__TASK TO COMPLETE__. Pictures stay out of the copy; set down each line of the listing below exactly.

__STORED DATA__.

»»

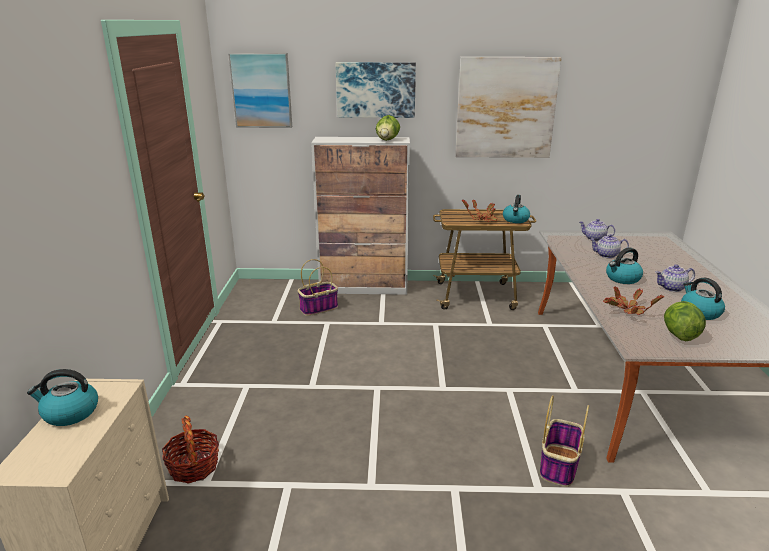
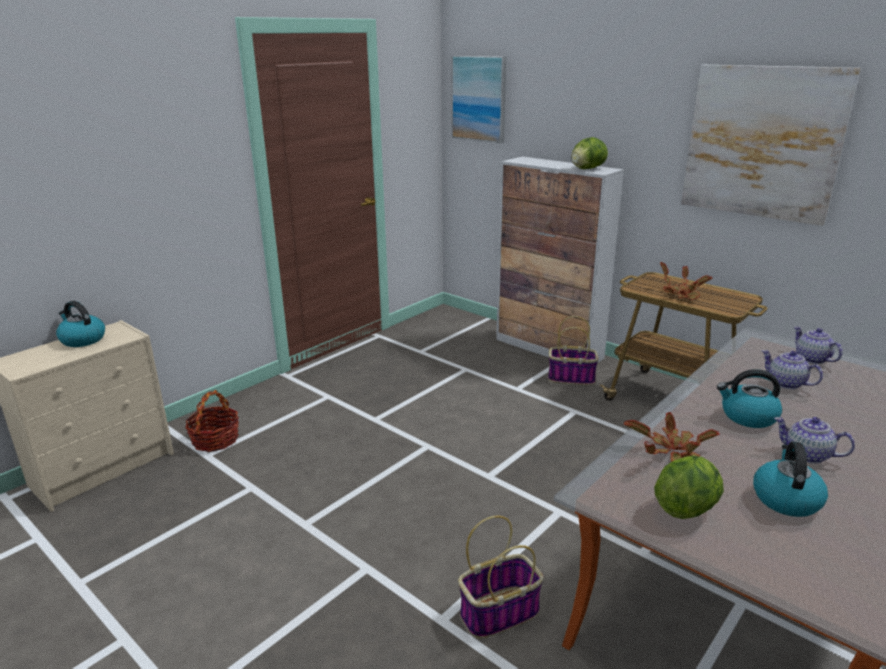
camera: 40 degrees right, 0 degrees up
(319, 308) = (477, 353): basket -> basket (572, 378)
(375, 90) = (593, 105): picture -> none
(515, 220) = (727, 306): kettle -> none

««

__TASK OUTPUT__.
camera: 40 degrees right, 0 degrees up
(319, 308) = (477, 353): basket -> basket (572, 378)
(375, 90) = (593, 105): picture -> none
(515, 220) = (727, 306): kettle -> none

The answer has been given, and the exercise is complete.